March 03, 2022
Washington, D.C.—U.S. Senators Susan Collins (R-ME) and Angus King (I-ME), both members of the Senate Intelligence Committee, touted the Senate’s unanimous passage of a landmark cybersecurity legislative package they co-sponsored, which would significantly enhance our nation’s ability to combat ongoing cybersecurity threats against our critical infrastructure and the federal government. The legislation, which was co-authored by Senators Gary Peters (D-MI) and Rob Portman (R-OH), combines language from three bills: the Cyber Incident Reporting Act, the Federal Information Security Modernization Act of 2021, and the Federal Secure Cloud Improvement and Jobs Act.
The combined bill, known as the Strengthening American Cybersecurity Act, would require critical infrastructure owners and operators and civilian federal agencies to report to the Cybersecurity and Infrastructure Security Agency (CISA) if they experience a substantial cyberattack within 72 hours. It would also require critical infrastructure owners and operators to report ransomware payments to CISA, modernize the government’s cybersecurity posture, and authorize the Federal Risk and Authorization Management Program (FedRAMP) to ensure federal agencies can quickly and securely adopt cloud-based technologies that improve government operations, security, and efficiency.
“The possibility of retaliation by the Russian government for U.S. support for Ukraine reflects the urgent need to more effectively address cyberattacks against the U.S. government and critical infrastructure,” said Senator Collins. “Having a clear, shared understanding of the dangers the nation faces from cyberattacks is essential to protecting critical infrastructure in the public and private sector. The country would be safer had the Senate passed a bill I introduced in 2012 that would have led to improved information sharing with the federal government that likely would have reduced the impact of cyber incidents on both the government and the private sector. Nevertheless, now that the Senate has taken action, the House should act as quickly as possible so President Biden can sign this bill into law and enact a robust cyber incident notification requirement that would safeguard sensitive information, prevent the theft of intellectual property, and protect critical infrastructure from our adversaries.”
“As global tensions rise and cyber threats escalate, the United States remains dangerously vulnerable to a cyberattack on our critical infrastructure,” said Senator King, co-chair of the Cyberspace Solarium Commission. “Over the last few years, we’ve seen how critical pieces of society have been compromised or degraded, from gas pipelines and supply chains to businesses and local government operations. Now, as Russia continues to attack Ukraine and threaten all who oppose its unprovoked invasion, this threat is more real than ever. This bill includes a number of essential priorities that will help the U.S strengthen our cyber resilience, defend our critical infrastructure, and give our cyber authorities the tools they need to protect our nation before disaster strikes. I’m grateful that my Senate colleagues unanimously recognized the urgency of this legislation and hope the House will pass it with expediency.”

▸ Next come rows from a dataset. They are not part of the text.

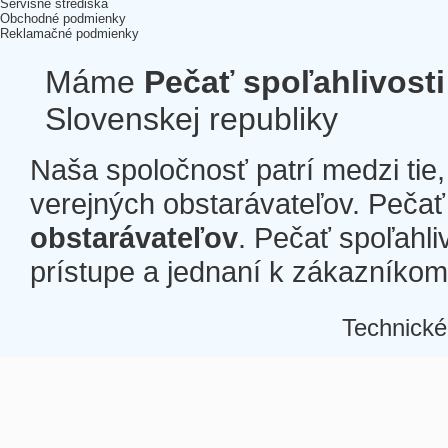
Servisné strediská
Obchodné podmienky
Reklamačné podmienky
Máme
Pečať spoľahlivosti
Slovenskej republiky
Naša spoločnosť patrí medzi tie
verejných obstarávateľov. Pečať 
obstarávateľov
. Pečať spoľahli
prístupe a jednaní k zákazníkom a
Technické
Â
Â
Â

Last year, hackers breached the network of a major oil pipeline forcing the company to shut down over 5,500 miles of pipeline – leading to increased prices and gas shortages for communities across the East Coast. Last summer, the world’s largest beef supplier was hit by a cyberattack, prompting shutdowns at company plants and threatening meat supplies all across the nation. As these kinds of attacks continue to rise, this legislation will help ensure critical infrastructure entities such as banks, electric grids, water networks, and transportation systems are able to quickly recover and provide essential services to the American people in the event of network breaches.
The Strengthening American Cybersecurity Act would require critical infrastructure owners and operators to report to CISA within 72 hours if they are experiencing a substantial cyberattack, and within 24 hours if they make a ransomware payment. Additionally, the package would update current federal government cybersecurity laws to improve coordination between federal agencies, require the government to take a risk-based approach to cybersecurity, as well as require all civilian agencies to report all cyberattacks to CISA, and update the threshold for agencies to report cyber incidents to Congress. It also provides additional authorities to CISA to ensure they are the lead federal agency in charge of responding to cybersecurity incidents on federal civilian networks. Finally, the package would authorize FedRAMP for five years to ensure federal agencies are able to quickly and securely adopt cloud-based technologies that improve government efficiency and save taxpayer dollars.